All those who love beer raise your hand! It is obvious that the craft beer revolution is still in full swing. The creative juices around the world have been working double-time to create some fantastic beer based in both tradition and contemporary inventiveness. Let’s take a look at how spices and dried herbs are used in creating these sumptuous suds.

Heather Tips: The flowers and leaves of this herb are used to add a smooth, mint-like flavor and chamomile aroma to Scotch Ale beer. Heather Tips and honey are a classic combination. Beers that use this herb are referred to as “Heather Beer.” Heather tips must be cleaned carefully before being used as it can contain a hallucinogenic fungus.

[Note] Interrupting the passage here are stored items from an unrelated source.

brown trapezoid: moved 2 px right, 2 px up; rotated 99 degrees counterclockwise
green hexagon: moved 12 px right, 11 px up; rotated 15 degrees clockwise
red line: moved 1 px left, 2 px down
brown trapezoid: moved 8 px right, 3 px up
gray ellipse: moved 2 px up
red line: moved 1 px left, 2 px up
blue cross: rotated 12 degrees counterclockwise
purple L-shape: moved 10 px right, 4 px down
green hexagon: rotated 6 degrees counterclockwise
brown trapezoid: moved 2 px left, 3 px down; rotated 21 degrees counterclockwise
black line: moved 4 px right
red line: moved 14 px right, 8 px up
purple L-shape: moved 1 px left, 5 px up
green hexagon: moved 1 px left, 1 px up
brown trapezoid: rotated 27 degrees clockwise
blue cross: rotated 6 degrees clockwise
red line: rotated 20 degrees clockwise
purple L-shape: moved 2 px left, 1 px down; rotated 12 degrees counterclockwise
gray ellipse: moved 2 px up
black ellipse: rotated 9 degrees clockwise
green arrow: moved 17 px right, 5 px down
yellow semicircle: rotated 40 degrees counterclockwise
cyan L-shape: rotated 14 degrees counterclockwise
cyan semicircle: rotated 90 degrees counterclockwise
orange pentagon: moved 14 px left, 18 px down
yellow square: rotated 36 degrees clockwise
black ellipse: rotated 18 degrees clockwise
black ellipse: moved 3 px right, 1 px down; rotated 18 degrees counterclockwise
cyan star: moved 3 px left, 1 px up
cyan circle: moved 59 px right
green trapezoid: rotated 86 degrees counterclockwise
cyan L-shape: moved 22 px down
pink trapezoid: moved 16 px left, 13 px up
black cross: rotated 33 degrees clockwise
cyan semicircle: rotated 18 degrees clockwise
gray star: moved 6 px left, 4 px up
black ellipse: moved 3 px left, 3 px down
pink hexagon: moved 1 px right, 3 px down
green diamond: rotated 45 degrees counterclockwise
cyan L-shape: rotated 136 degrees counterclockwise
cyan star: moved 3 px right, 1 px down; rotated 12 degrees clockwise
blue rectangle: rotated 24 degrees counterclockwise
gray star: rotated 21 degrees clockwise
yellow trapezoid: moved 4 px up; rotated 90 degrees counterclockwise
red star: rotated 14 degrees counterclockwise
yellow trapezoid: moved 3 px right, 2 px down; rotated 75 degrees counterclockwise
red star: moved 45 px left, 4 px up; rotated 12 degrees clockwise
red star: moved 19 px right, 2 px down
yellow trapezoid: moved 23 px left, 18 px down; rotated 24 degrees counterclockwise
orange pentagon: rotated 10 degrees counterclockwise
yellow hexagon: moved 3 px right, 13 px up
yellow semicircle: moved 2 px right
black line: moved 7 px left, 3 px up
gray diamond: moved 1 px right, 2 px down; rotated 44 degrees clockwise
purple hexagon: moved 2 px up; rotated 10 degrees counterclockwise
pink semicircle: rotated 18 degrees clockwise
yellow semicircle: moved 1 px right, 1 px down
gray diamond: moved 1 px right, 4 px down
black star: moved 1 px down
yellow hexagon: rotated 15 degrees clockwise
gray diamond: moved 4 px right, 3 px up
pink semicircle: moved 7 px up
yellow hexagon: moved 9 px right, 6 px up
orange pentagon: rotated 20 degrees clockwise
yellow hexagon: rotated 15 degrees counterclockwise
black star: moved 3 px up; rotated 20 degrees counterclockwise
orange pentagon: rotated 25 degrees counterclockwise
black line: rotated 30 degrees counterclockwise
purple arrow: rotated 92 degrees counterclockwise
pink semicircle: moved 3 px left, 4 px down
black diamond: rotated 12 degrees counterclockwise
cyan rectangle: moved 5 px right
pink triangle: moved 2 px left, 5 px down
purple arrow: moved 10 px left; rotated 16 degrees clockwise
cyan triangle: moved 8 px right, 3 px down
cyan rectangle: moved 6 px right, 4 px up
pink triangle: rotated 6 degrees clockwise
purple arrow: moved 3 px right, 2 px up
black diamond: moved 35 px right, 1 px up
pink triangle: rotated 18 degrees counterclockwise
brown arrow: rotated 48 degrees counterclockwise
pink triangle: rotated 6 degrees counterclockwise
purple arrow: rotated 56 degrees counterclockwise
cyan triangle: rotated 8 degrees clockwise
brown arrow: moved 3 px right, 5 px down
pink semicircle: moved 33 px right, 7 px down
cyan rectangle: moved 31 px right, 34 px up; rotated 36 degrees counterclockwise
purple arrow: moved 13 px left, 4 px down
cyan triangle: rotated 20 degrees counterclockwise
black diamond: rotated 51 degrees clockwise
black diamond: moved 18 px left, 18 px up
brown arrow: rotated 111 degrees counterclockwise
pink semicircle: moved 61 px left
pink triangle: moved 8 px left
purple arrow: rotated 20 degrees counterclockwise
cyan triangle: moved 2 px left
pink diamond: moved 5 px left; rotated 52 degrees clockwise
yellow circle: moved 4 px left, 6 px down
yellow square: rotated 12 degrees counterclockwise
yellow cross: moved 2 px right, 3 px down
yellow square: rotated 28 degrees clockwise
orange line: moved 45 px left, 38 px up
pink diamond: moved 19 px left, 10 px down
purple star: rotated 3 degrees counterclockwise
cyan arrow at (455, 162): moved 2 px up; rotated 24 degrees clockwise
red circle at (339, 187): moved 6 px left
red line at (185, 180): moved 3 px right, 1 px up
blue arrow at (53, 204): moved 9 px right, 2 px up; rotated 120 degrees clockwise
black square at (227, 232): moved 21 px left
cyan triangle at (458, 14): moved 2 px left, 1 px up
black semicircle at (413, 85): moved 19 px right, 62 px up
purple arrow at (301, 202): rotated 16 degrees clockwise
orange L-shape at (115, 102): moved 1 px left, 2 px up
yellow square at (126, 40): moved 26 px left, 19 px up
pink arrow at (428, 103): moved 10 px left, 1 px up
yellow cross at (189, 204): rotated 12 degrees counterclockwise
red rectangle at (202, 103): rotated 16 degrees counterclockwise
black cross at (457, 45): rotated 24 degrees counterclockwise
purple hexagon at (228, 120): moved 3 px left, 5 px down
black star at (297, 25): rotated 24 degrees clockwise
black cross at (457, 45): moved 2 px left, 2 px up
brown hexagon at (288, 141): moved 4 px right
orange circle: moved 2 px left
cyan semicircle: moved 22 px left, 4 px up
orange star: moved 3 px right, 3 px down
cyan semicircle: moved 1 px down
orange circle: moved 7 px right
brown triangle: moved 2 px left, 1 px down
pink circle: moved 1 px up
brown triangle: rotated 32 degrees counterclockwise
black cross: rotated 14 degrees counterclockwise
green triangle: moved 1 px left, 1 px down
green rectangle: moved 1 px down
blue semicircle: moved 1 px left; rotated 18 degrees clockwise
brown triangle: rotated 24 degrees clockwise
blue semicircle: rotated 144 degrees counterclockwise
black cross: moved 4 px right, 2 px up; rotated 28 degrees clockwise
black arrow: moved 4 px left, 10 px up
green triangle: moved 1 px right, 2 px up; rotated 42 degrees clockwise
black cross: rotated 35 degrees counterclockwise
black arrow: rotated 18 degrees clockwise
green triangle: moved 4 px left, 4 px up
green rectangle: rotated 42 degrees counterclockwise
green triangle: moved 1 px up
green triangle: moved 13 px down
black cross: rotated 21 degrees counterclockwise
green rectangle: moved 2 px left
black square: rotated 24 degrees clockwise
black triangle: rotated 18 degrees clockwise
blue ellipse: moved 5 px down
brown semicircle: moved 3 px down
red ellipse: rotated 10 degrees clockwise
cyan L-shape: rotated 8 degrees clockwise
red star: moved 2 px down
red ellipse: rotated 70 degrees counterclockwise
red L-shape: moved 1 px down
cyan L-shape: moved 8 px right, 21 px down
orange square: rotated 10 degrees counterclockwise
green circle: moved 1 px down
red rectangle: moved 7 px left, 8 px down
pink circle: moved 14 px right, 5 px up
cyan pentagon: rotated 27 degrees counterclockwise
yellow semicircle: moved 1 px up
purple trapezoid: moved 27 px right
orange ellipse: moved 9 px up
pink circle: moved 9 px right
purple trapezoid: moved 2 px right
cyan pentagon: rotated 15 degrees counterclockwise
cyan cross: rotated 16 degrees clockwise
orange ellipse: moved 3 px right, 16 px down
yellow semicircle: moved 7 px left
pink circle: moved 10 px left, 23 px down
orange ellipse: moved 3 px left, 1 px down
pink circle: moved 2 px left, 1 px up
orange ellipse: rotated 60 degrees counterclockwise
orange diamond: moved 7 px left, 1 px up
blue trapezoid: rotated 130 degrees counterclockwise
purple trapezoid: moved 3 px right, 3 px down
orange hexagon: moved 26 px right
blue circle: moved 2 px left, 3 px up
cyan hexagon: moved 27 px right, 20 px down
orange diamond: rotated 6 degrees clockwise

Cardamom: This spice, which comes in a pod form and is in the same family as ginger, is pungent and offers a slightly spicy-molasses quality to beer. It is commonly used to flavor Belgian beers, porters, stouts or red ales.

Coriander: The seed of the coriander herb is commonly used in making German Wit Beer and Belgian Style White Beers. Often it is paired with dried orange peel and cardamom. Coriander seed offers a nice pungent aroma and should always be toasted before adding to the brew.

Woodruff: Before hops became the popular choice about 500 years ago, Woodruff was the preferred herb for infusing bitter flavor into beer. This herb has a distinctive vanilla aroma with bitter hay-like notes. Beers made with Woodruff are referred to as “Gruitbier.” It is hardly ever made commercially, but it is still being produced primarily in Germany where Woodruff simple syrup is added to balance the acidity of Berliner Weisse beer.

Juniper Berries: These are most commonly known to flavor gin, however, they are also used to flavor the traditional ale of Finland, known as Sahti. Juniper berries are purple-black in color and are generally available dried. They are very strong so use sparingly.

Mugwort: The leaves of this plant impart an Anise-like bittersweet flavor and aroma to beer. The dried leaves are brewed like a tea and then “pitched” into the fermenting beer. The name was derived from the fact that beer was drunk out of mugs and a good beer was thereby considered a “mug’s worth.”

Sweet Gale: This shrub produces bark and leaves that contain strong resinous oil and can be substituted for the same bitter flavor that hops produce. It grows in the bogs & moors of Scotland and is used in making Scottish Ales. Sweet Gale is also known as “Bog Myrtle” & “Badge of the Campbells.”

Next time you are shopping the beer section of the market, take a peek at the ingredients. You never know what today’s craft beer brewers are experimenting with and sometimes they might just be sticking with tradition. Enjoy a nice cold beer or two.